Written by Bianca Bejermo 

There has been a consistent and ill formed portrayal of the Hispanic person in American Society. We as people have been portrayed in the media as uneducated, hot headed, and, for lack of a better word, stupid. We are the fiery housekeepers, or humble gardeners, never the middle class family that they serve. Despite our negative portrayal, I know to look past those social expectations and look at the true potential that Hispanic people have. My concern is, whether or not other people in society have that same understanding. When I heard that Hispanic Heritage Month was being recognized in our community, I was ecstatic to see that, at least in this community, we had this time to recognize the contributions prominent Hispanic figures have had on this country and on our culture.  For me, this month has served as a time of reflection, not only on the impact Hispanic people have had, but also on what the value of such recognition has on people with Hispanics in America as a whole.

            From the top of my head I can name Frida Kahlo, Cesar Chavez and, Sonia Sotomayor.

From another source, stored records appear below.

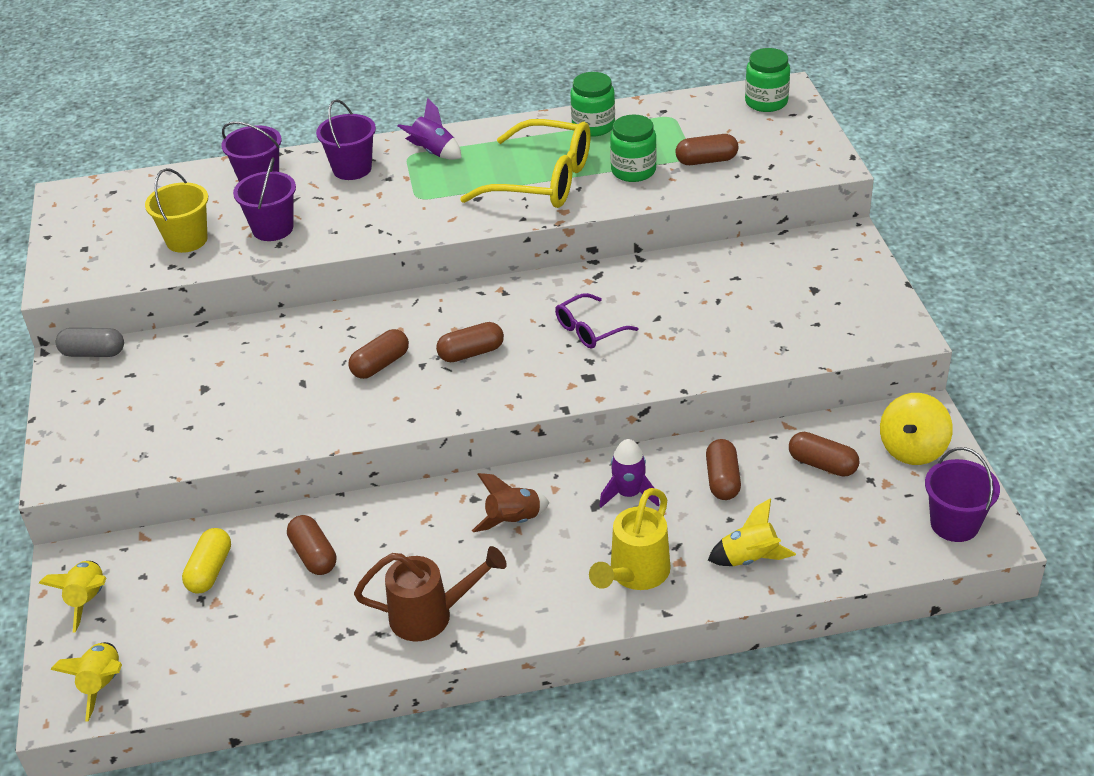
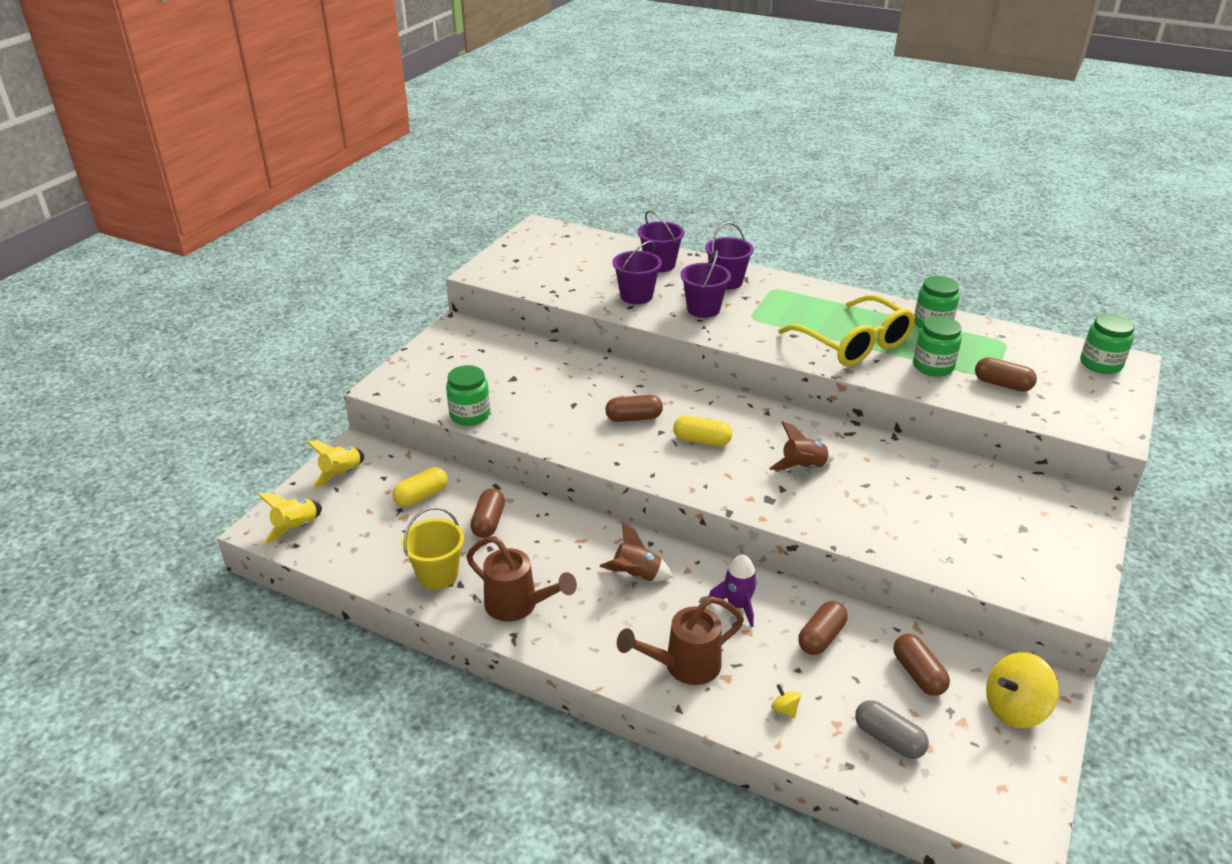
camera: 35 degrees right, 5 degrees down
grey capsule [56,328,124,357] -> grey capsule moved to [855,700,929,759]
yellow bucket [145,168,208,253] -> yellow bucket moved to [401,507,464,589]
purple rocket [398,98,462,160] -> none
brown capsule [436,322,504,362] -> yellow capsule [673,416,732,446]
purple glasses [555,293,638,348] -> brown rocket [769,421,834,470]
yellow watering can [589,488,671,590] -> brown watering can [617,596,744,685]
yellow rocket [708,498,796,566] -> yellow spinning top [771,684,801,719]
purple bucket [925,447,1000,542] -> purple bucket moved to [681,250,731,318]
none -> green jar [446,365,490,426]

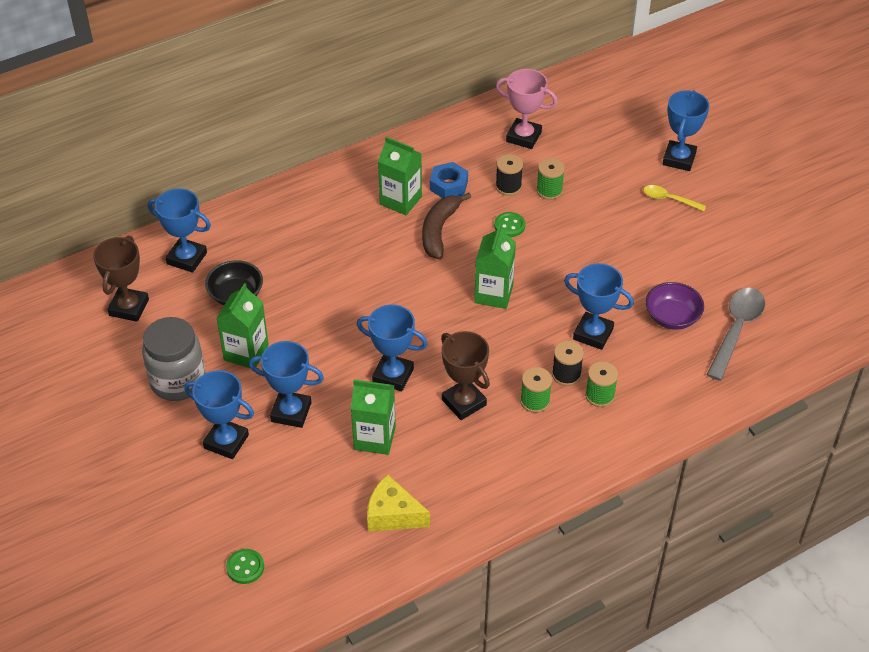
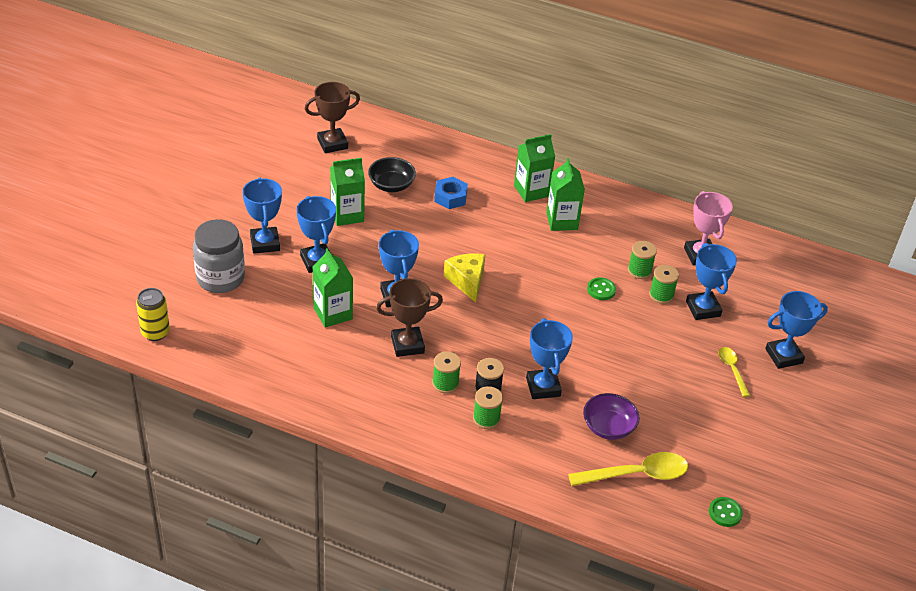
camera: 50 degrees right, 5 degrees down
grey jar [142,317,206,401] -> grey jar moved to [193,219,245,293]
blue trophy [148,188,211,273] -> blue trophy moved to [686,243,737,320]
green button [226,549,264,584] -> green button moved to [709,497,743,527]
yellow cheese [367,474,430,532] -> yellow cheese moved to [444,253,485,302]
brown banana [422,193,471,260] -> none
blue nut [430,162,468,198] -> blue nut moved to [434,177,468,209]
brown trophy [441,331,490,420] -> brown trophy turned 60 degrees clockwise [376,278,443,357]
green carton [474,225,516,309] -> green carton moved to [514,134,555,202]
black spool [496,154,523,196] -> green spool [628,241,657,279]
grey spoon [707,288,765,381] -> yellow spoon [568,452,688,486]
none -> yellow can [136,288,170,341]

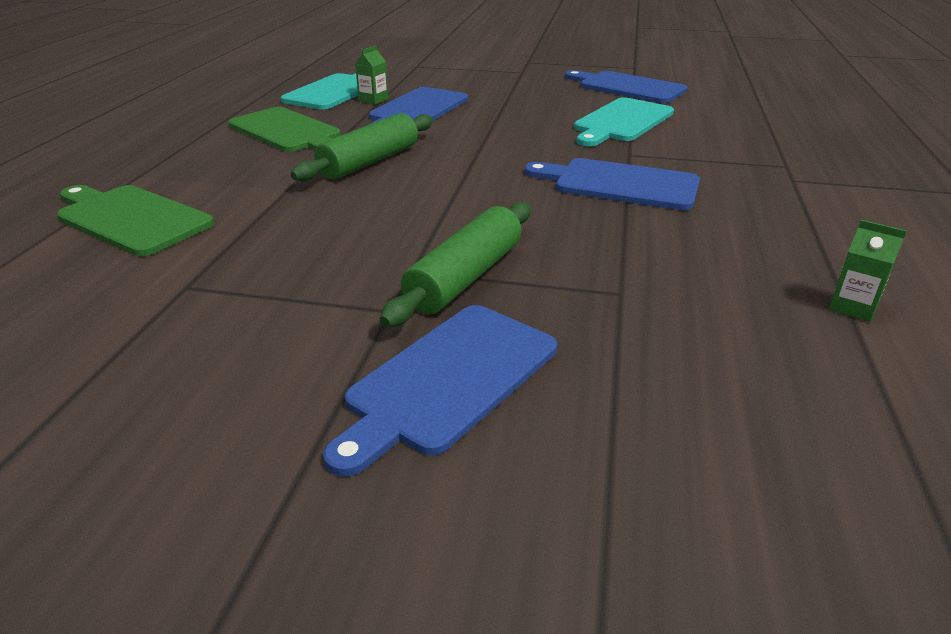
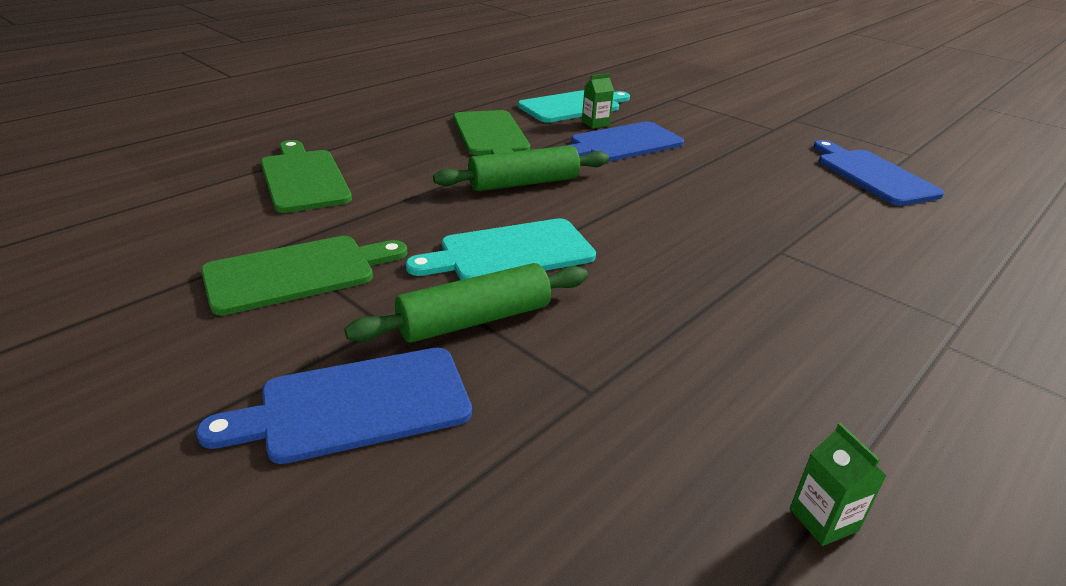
camera: 30 degrees right, 0 degrees up
blue cutting board [524,158,700,210] -> none
turquoise cutting board [574,97,674,146] -> turquoise cutting board moved to [406,218,596,280]
none -> green cutting board [201,236,407,315]

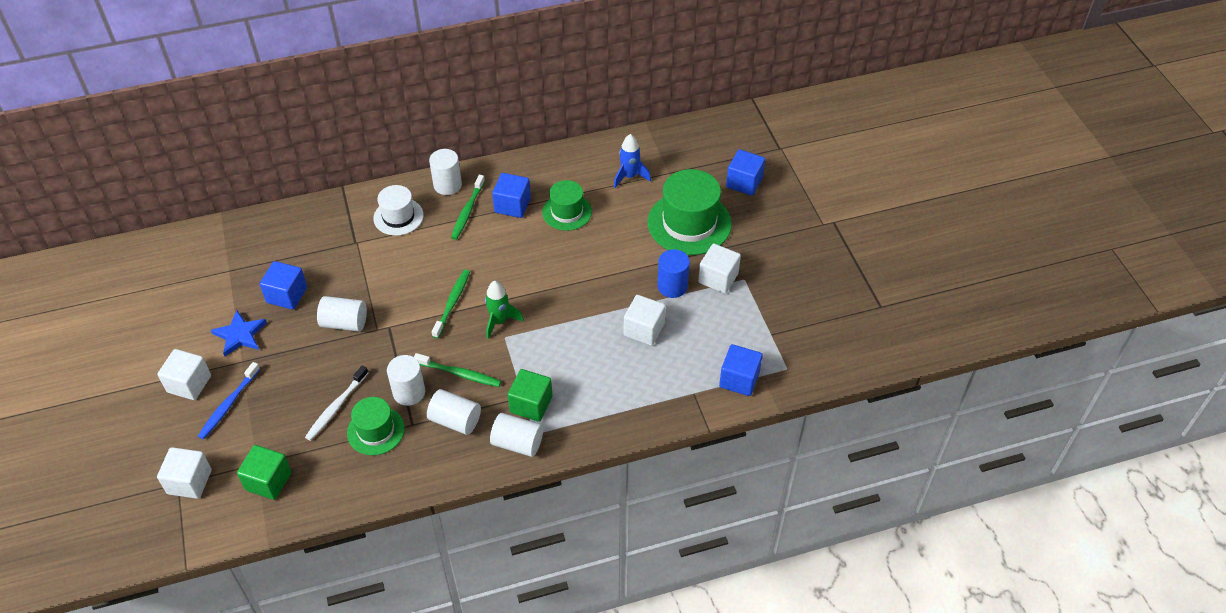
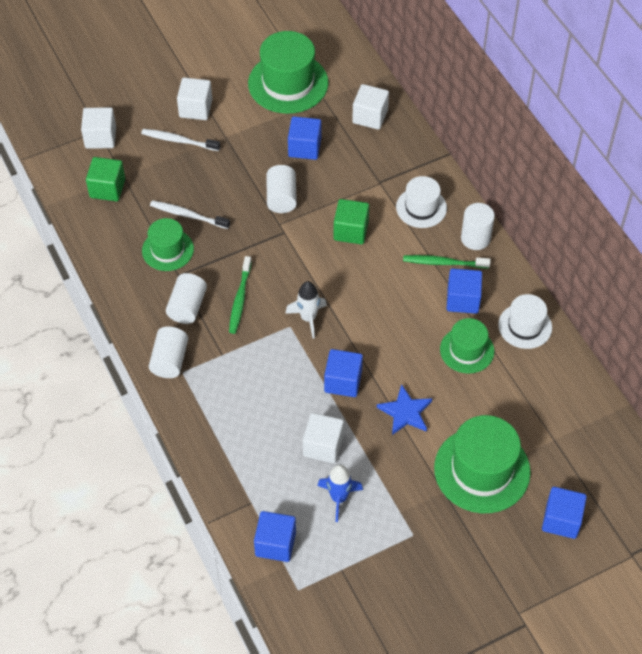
camera: 80 degrees right, 5 degrees up
blue toothbrush [198,362,260,439] -> white toothbrush [141,129,220,151]
blue star [211,310,267,356] -> blue star moved to [377,384,432,435]
white cylinder [387,355,425,406] -> none
green toothbrush [432,269,470,339] -> none
green rocket [485,281,524,339] -> white rocket [285,281,327,339]
green cube [508,369,553,422] -> green cube moved to [333,199,369,244]
blue rocket [614,134,651,188] -> blue rocket moved to [317,465,363,522]
blue cylinder [657,249,690,298] -> none
white cube [698,244,741,293] -> white cube moved to [352,84,389,130]
none -> green hat [248,31,328,114]
none -> blue cube [324,349,363,397]
none -> white hat [498,294,552,349]

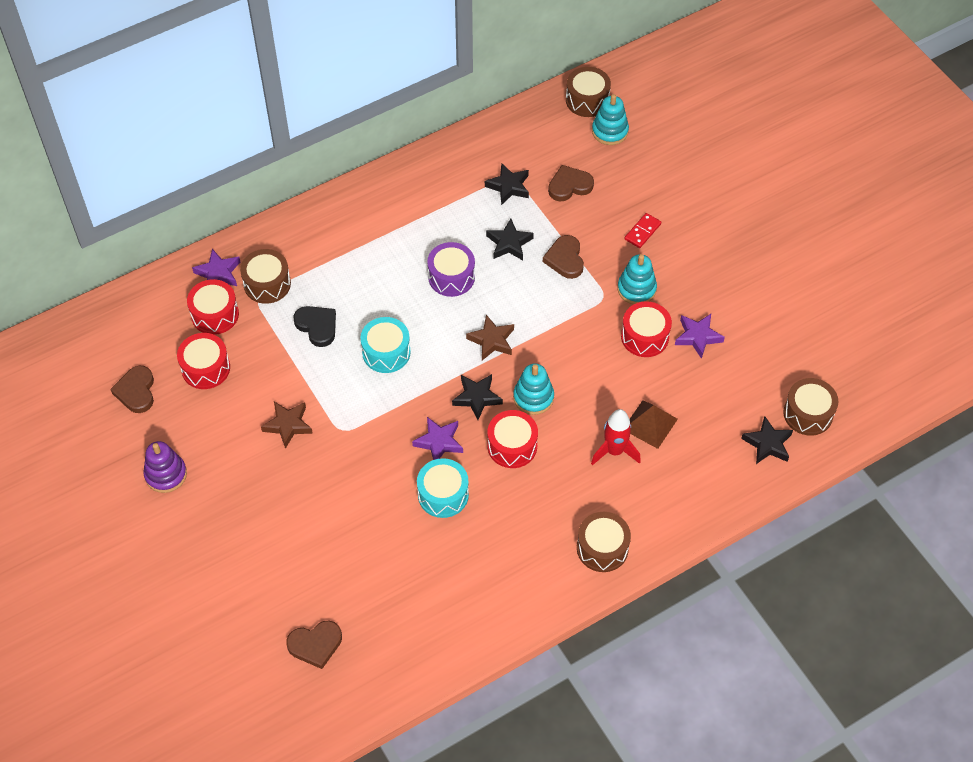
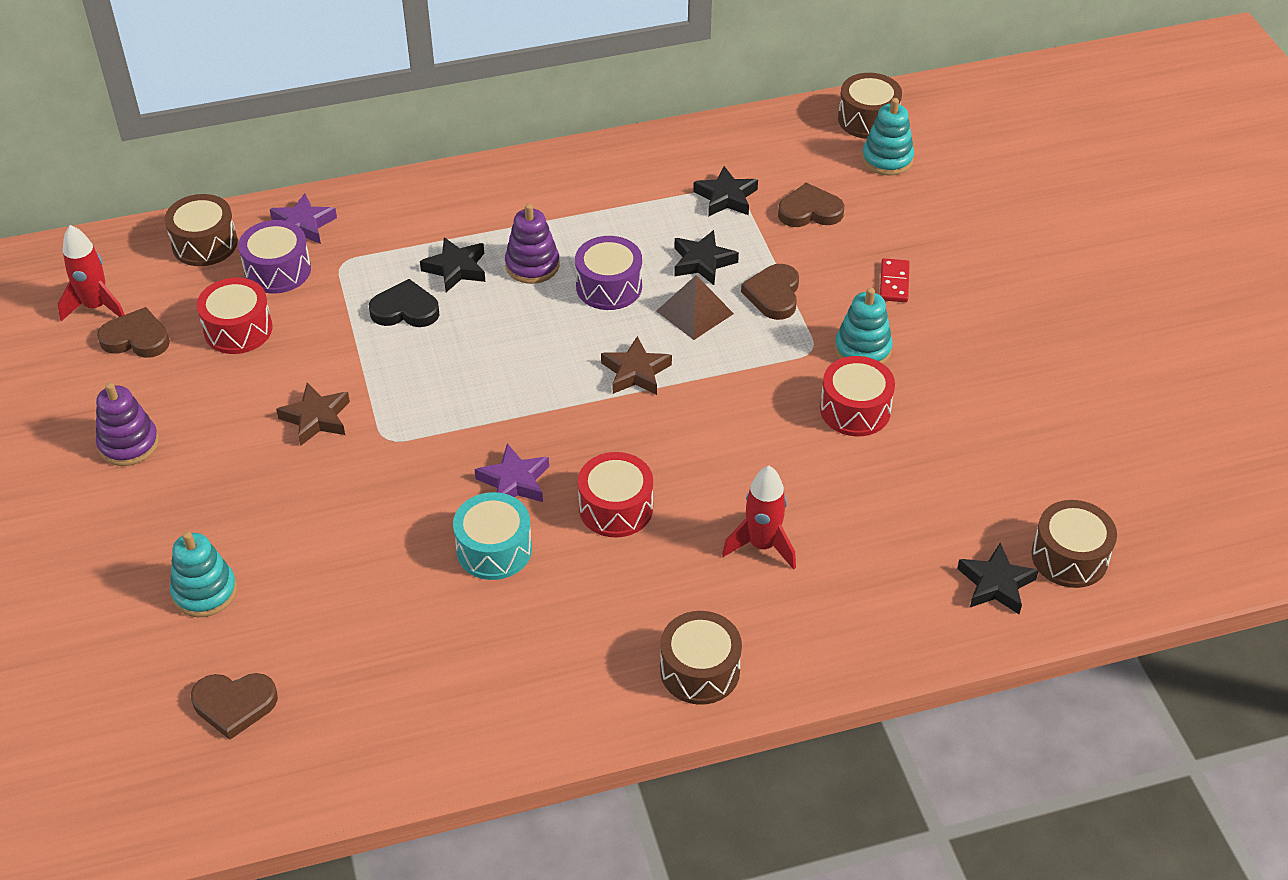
camera: 15 degrees right, 10 degrees down
brown heart [110,366,154,413] -> brown heart turned 90 degrees clockwise [97,307,170,358]
red drum [187,279,239,335] -> purple drum [238,220,311,294]
brown drum [240,249,291,304] -> brown drum moved to [165,194,238,266]
black heart [294,306,336,347] -> black heart turned 60 degrees counterclockwise [369,279,439,327]
turquoise drum [361,317,411,373] -> none
black star [452,374,503,420] -> black star moved to [420,237,485,292]
turquoise stacking toy [513,363,554,415] -> turquoise stacking toy moved to [170,531,237,617]
red domino [625,213,661,248] -> red domino turned 45 degrees counterclockwise [880,258,910,302]
brown pyramid [630,400,678,449] -> brown pyramid moved to [657,275,734,340]
purple star [675,314,725,359] -> none
none -> red rocket [58,225,125,321]
none -> purple stacking toy [505,204,560,284]

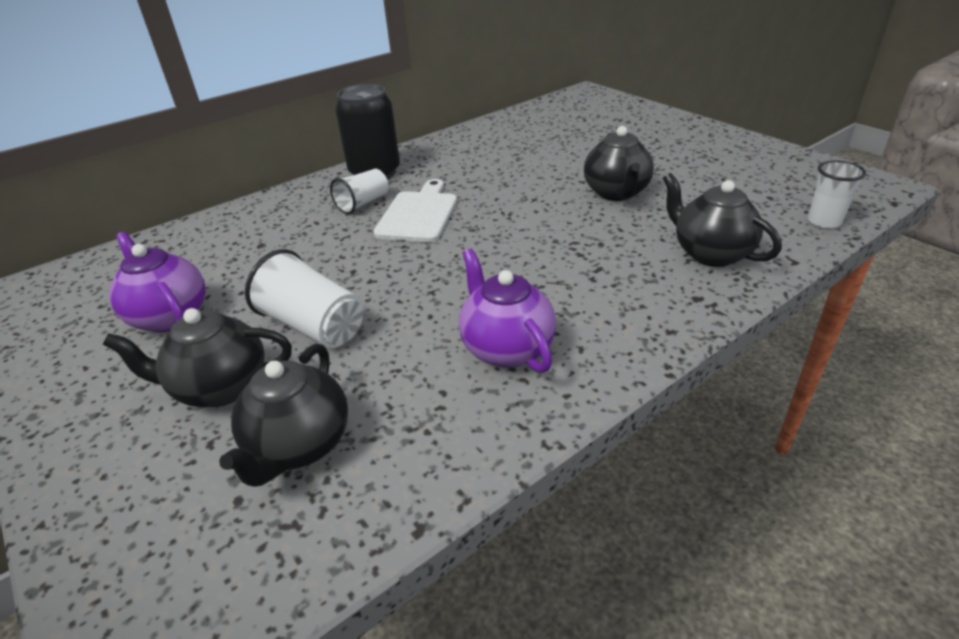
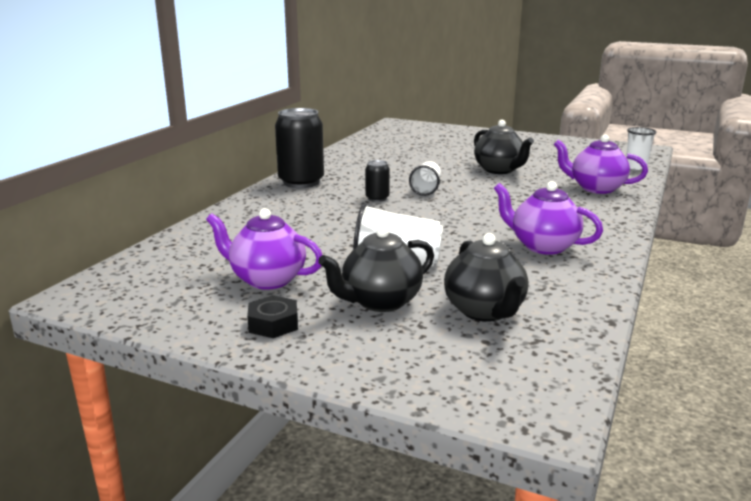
camera: 30 degrees left, 15 degrees down
white cup [330,169,388,214] -> white cup moved to [409,161,441,196]
white cutting board [373,179,457,242] -> black can [365,160,390,202]
black teapot [663,173,782,267] -> purple teapot [554,135,648,194]
none -> black nut [247,295,298,338]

A small list of people with Hispanic heritage that have influenced society in one way or another. Frida Kahlo, yes the woman with the unibrow, was a spectacular artist that is recognized as a feminist icon for her paintings. Cesar Chavez was a civil rights activist who sought to improve treatment and working conditions for farmworkers and laborers. Sonia Sotomayor is the First Hispanic U.S. Supreme Court Justice. This is only a small list of people, but there are so many more, both dead and alive who have inspired the rest of us Hispanics, and who successfully broke that social expectation.

Why is it so important for us to recognize these Hispanics? The answer is simple. It’s important to give credit where it’s due, and to inspire future generations to look within themselves to not believe the lies the media has created about the worth of a Hispanic person. People are impressionable, we notice when people that look like us are in a room, because they are who we gravitate towards. Its human nature to go where it is comfortable, however here we are put in a situation where we are challenging not only society, but ourselves to go outside of our comfort zones. We are challenging ourselves to take those harder classes, and to try new things that we would’ve never considered doing otherwise.

As you grow up you develop a sense of what is important and what is not. In my Hispanic culture, we value family above all else, and family is the very reason many people leave their lives behind to migrate to this country. A country where they don’t speak the language, know nobody, and where they know the odd are stacked against them. However despite the challenges they face on a daily basis, there is an almost pigheaded stubbornness within them that looks to those success stories of real Hispanics, and says, “Maybe I won’t make it, but my children will.” That is the power family has, it has the ability to overlook the pain caused by living in a country that’s not your own, it has the ability to work in the pouring rain because you need money to feed your kids, it has the strength of letting go of your own dreams because your children’s dreams have become your own. Children are the living dreams of my parents’ generation. I am the dream, and the hope of the future.